The material below should be written out in full and exactly; pictures stay out of the copy.
--- start Extracted entries ---
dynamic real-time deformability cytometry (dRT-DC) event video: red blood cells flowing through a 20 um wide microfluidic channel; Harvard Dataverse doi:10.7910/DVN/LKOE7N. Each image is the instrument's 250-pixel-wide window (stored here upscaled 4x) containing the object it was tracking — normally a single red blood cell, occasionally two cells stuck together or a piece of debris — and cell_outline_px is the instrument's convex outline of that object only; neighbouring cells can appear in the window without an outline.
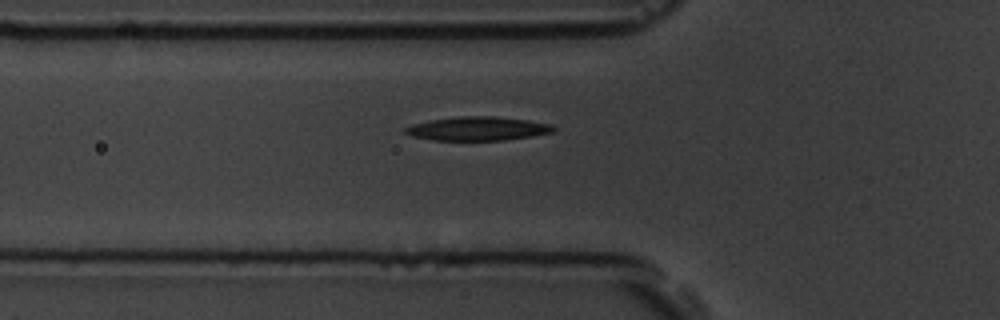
{"species": "common noctule bat (a hibernating species)", "species_latin": "Nyctalus noctula", "temperature_condition": "room temperature", "stored_images_in_passage": 38, "camera_frame_rate_fps": 3000, "um_per_image_px": 0.085, "animal": {"sex": "male", "body_mass_g": 19.5, "forearm_length_mm": 54.6}, "frame": {"image": 1, "passage_image": 7, "time_ms": 2.0, "image_size_px": [1000, 320], "cell_outline_px": [[556, 128], [552, 132], [532, 136], [504, 140], [432, 140], [412, 136], [400, 132], [400, 128], [412, 124], [432, 120], [460, 116], [492, 116], [528, 120], [552, 124]], "centroid_in_image_um": [40.54, 10.93], "position_along_channel_um": 85.3, "area_um2": 20.69}}
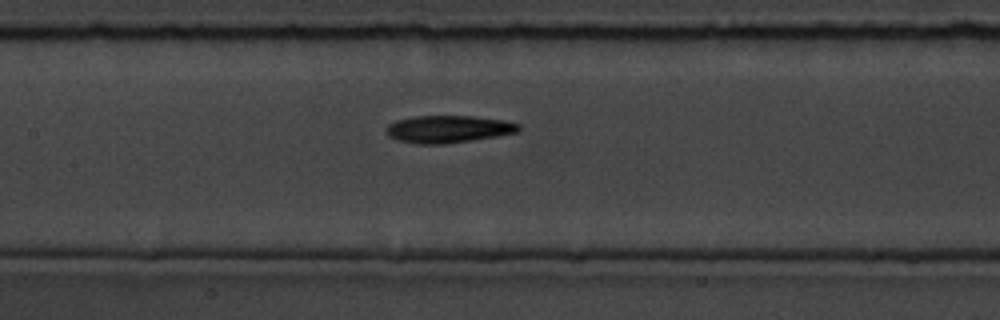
{"frame": {"image": 2, "passage_image": 14, "time_ms": 4.333, "image_size_px": [1000, 320], "cell_outline_px": [[520, 132], [496, 136], [444, 144], [416, 144], [396, 140], [388, 136], [384, 132], [384, 128], [388, 124], [396, 120], [416, 116], [472, 116], [504, 120], [520, 124]], "centroid_in_image_um": [38.06, 10.97], "position_along_channel_um": 169.3, "area_um2": 21.27}}
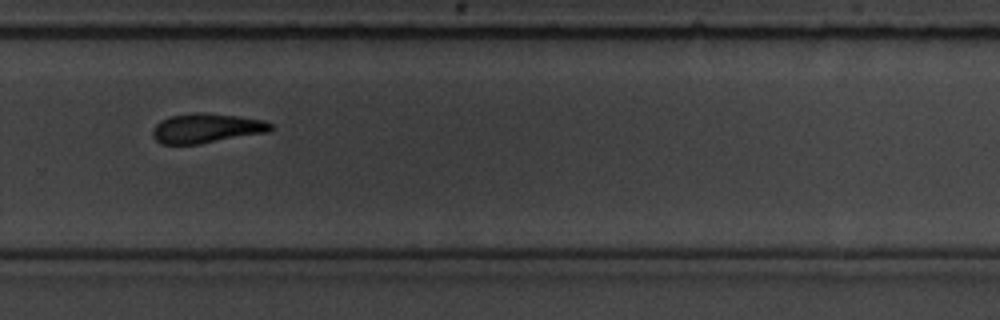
{"frame": {"image": 3, "passage_image": 26, "time_ms": 8.333, "image_size_px": [1000, 320], "cell_outline_px": [[272, 128], [268, 132], [196, 144], [160, 144], [152, 136], [152, 132], [156, 124], [160, 120], [168, 116], [240, 116], [264, 120], [272, 124]], "centroid_in_image_um": [17.53, 10.95], "position_along_channel_um": 312.3, "area_um2": 19.19}}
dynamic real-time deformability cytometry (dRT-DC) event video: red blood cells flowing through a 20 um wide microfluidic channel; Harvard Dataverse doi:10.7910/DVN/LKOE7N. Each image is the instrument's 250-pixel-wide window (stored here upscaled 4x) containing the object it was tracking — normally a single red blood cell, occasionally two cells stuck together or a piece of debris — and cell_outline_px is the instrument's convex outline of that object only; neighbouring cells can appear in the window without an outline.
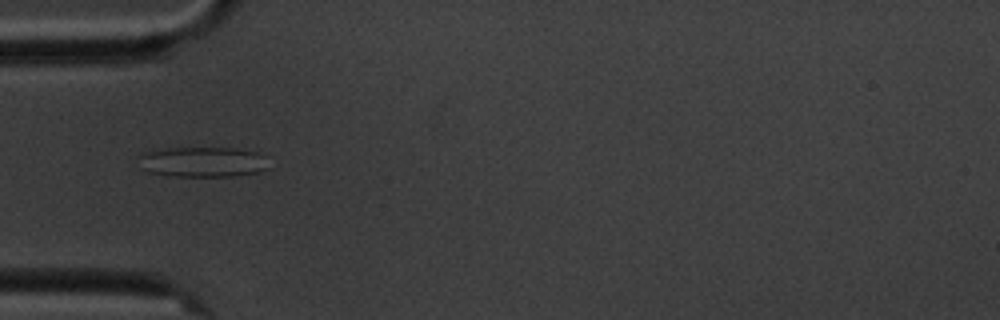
{"species": "common noctule bat (a hibernating species)", "species_latin": "Nyctalus noctula", "temperature_condition": "cold", "stored_images_in_passage": 6, "camera_frame_rate_fps": 3000, "um_per_image_px": 0.085, "animal": {"sex": "male", "body_mass_g": 20.1, "forearm_length_mm": 53.5}, "frame": {"image": 1, "passage_image": 1, "time_ms": 0.0, "image_size_px": [1000, 320], "cell_outline_px": [[268, 168], [260, 172], [232, 176], [168, 176], [148, 172], [140, 168], [136, 156], [140, 152], [168, 148], [232, 148], [256, 152], [264, 156]], "centroid_in_image_um": [17.13, 13.77], "position_along_channel_um": 67.9, "area_um2": 23.24}}
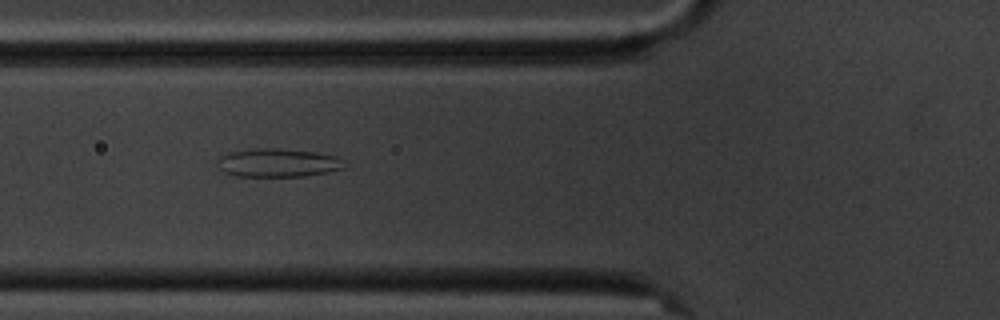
{"frame": {"image": 2, "passage_image": 2, "time_ms": 1.0, "image_size_px": [1000, 320], "cell_outline_px": [[348, 164], [344, 168], [328, 172], [304, 176], [236, 176], [224, 172], [220, 168], [216, 160], [220, 156], [232, 152], [256, 148], [276, 148], [316, 152], [336, 156]], "centroid_in_image_um": [23.65, 13.84], "position_along_channel_um": 102.2, "area_um2": 21.04}}
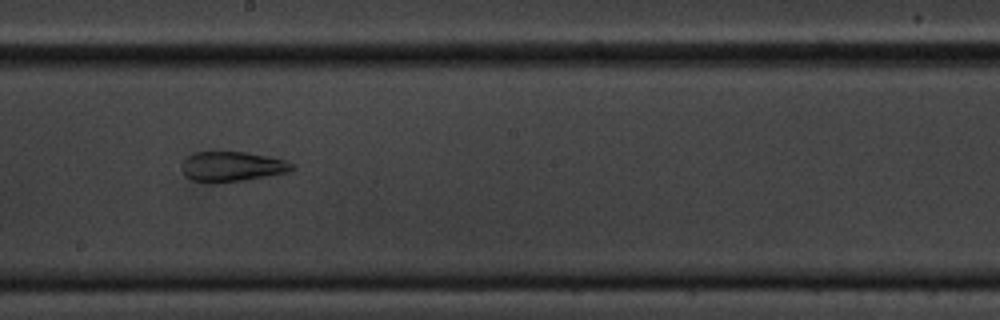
{"frame": {"image": 3, "passage_image": 5, "time_ms": 4.667, "image_size_px": [1000, 320], "cell_outline_px": [[296, 168], [288, 172], [244, 180], [216, 184], [208, 184], [192, 180], [184, 176], [184, 160], [192, 152], [244, 152], [268, 156], [284, 160], [296, 164]], "centroid_in_image_um": [19.74, 14.17], "position_along_channel_um": 228.5, "area_um2": 19.42}}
--- end Extracted entries ---
* Reply to the task
dynamic real-time deformability cytometry (dRT-DC) event video: red blood cells flowing through a 20 um wide microfluidic channel; Harvard Dataverse doi:10.7910/DVN/LKOE7N. Each image is the instrument's 250-pixel-wide window (stored here upscaled 4x) containing the object it was tracking — normally a single red blood cell, occasionally two cells stuck together or a piece of debris — and cell_outline_px is the instrument's convex outline of that object only; neighbouring cells can appear in the window without an outline.
{"species": "common noctule bat (a hibernating species)", "species_latin": "Nyctalus noctula", "temperature_condition": "room temperature", "stored_images_in_passage": 38, "camera_frame_rate_fps": 3000, "um_per_image_px": 0.085, "animal": {"sex": "male", "body_mass_g": 19.5, "forearm_length_mm": 54.6}, "frame": {"image": 1, "passage_image": 7, "time_ms": 2.0, "image_size_px": [1000, 320], "cell_outline_px": [[556, 128], [552, 132], [532, 136], [504, 140], [432, 140], [412, 136], [400, 132], [400, 128], [412, 124], [432, 120], [460, 116], [492, 116], [528, 120], [552, 124]], "centroid_in_image_um": [40.54, 10.93], "position_along_channel_um": 85.3, "area_um2": 20.69}}
{"frame": {"image": 2, "passage_image": 14, "time_ms": 4.333, "image_size_px": [1000, 320], "cell_outline_px": [[520, 132], [496, 136], [444, 144], [416, 144], [396, 140], [388, 136], [384, 132], [384, 128], [388, 124], [396, 120], [416, 116], [472, 116], [504, 120], [520, 124]], "centroid_in_image_um": [38.06, 10.97], "position_along_channel_um": 169.3, "area_um2": 21.27}}
{"frame": {"image": 3, "passage_image": 26, "time_ms": 8.333, "image_size_px": [1000, 320], "cell_outline_px": [[272, 128], [268, 132], [196, 144], [160, 144], [152, 136], [152, 132], [156, 124], [160, 120], [168, 116], [240, 116], [264, 120], [272, 124]], "centroid_in_image_um": [17.53, 10.95], "position_along_channel_um": 312.3, "area_um2": 19.19}}
dynamic real-time deformability cytometry (dRT-DC) event video: red blood cells flowing through a 20 um wide microfluidic channel; Harvard Dataverse doi:10.7910/DVN/LKOE7N. Each image is the instrument's 250-pixel-wide window (stored here upscaled 4x) containing the object it was tracking — normally a single red blood cell, occasionally two cells stuck together or a piece of debris — and cell_outline_px is the instrument's convex outline of that object only; neighbouring cells can appear in the window without an outline.
{"species": "common noctule bat (a hibernating species)", "species_latin": "Nyctalus noctula", "temperature_condition": "cold", "stored_images_in_passage": 6, "camera_frame_rate_fps": 3000, "um_per_image_px": 0.085, "animal": {"sex": "male", "body_mass_g": 20.1, "forearm_length_mm": 53.5}, "frame": {"image": 1, "passage_image": 1, "time_ms": 0.0, "image_size_px": [1000, 320], "cell_outline_px": [[268, 168], [260, 172], [232, 176], [168, 176], [148, 172], [140, 168], [136, 156], [140, 152], [168, 148], [232, 148], [256, 152], [264, 156]], "centroid_in_image_um": [17.13, 13.77], "position_along_channel_um": 67.9, "area_um2": 23.24}}
{"frame": {"image": 2, "passage_image": 2, "time_ms": 1.0, "image_size_px": [1000, 320], "cell_outline_px": [[348, 164], [344, 168], [328, 172], [304, 176], [236, 176], [224, 172], [220, 168], [216, 160], [220, 156], [232, 152], [256, 148], [276, 148], [316, 152], [336, 156]], "centroid_in_image_um": [23.65, 13.84], "position_along_channel_um": 102.2, "area_um2": 21.04}}
{"frame": {"image": 3, "passage_image": 5, "time_ms": 4.667, "image_size_px": [1000, 320], "cell_outline_px": [[296, 168], [288, 172], [244, 180], [216, 184], [208, 184], [192, 180], [184, 176], [184, 160], [192, 152], [244, 152], [268, 156], [284, 160], [296, 164]], "centroid_in_image_um": [19.74, 14.17], "position_along_channel_um": 228.5, "area_um2": 19.42}}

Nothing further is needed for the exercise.